- Required action -
From the line that includes "жийпний үнээс 80 саяыг төлүүлэхээр" to the last line of the records, inclusive, repeat each line exactly.

[Records from a data collection]
+ + +

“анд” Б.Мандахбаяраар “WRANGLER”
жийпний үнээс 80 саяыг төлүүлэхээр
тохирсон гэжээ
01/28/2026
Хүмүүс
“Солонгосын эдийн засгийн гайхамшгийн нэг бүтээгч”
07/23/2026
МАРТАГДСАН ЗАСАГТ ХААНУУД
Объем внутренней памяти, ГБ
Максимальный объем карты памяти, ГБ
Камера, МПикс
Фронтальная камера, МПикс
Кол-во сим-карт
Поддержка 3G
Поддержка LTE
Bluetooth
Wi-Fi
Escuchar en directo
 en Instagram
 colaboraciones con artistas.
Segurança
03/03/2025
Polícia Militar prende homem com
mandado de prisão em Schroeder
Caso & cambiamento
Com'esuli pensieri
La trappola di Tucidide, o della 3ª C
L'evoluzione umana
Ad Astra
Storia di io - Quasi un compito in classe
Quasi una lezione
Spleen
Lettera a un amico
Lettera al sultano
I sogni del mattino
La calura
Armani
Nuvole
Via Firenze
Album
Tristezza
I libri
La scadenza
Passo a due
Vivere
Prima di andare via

+ + +

- Answer to this problem -
жийпний үнээс 80 саяыг төлүүлэхээр
тохирсон гэжээ
01/28/2026
Хүмүүс
“Солонгосын эдийн засгийн гайхамшгийн нэг бүтээгч”
07/23/2026
МАРТАГДСАН ЗАСАГТ ХААНУУД
Объем внутренней памяти, ГБ
Максимальный объем карты памяти, ГБ
Камера, МПикс
Фронтальная камера, МПикс
Кол-во сим-карт
Поддержка 3G
Поддержка LTE
Bluetooth
Wi-Fi
Escuchar en directo
 en Instagram
 colaboraciones con artistas.
Segurança
03/03/2025
Polícia Militar prende homem com
mandado de prisão em Schroeder
Caso & cambiamento
Com'esuli pensieri
La trappola di Tucidide, o della 3ª C
L'evoluzione umana
Ad Astra
Storia di io - Quasi un compito in classe
Quasi una lezione
Spleen
Lettera a un amico
Lettera al sultano
I sogni del mattino
La calura
Armani
Nuvole
Via Firenze
Album
Tristezza
I libri
La scadenza
Passo a due
Vivere
Prima di andare via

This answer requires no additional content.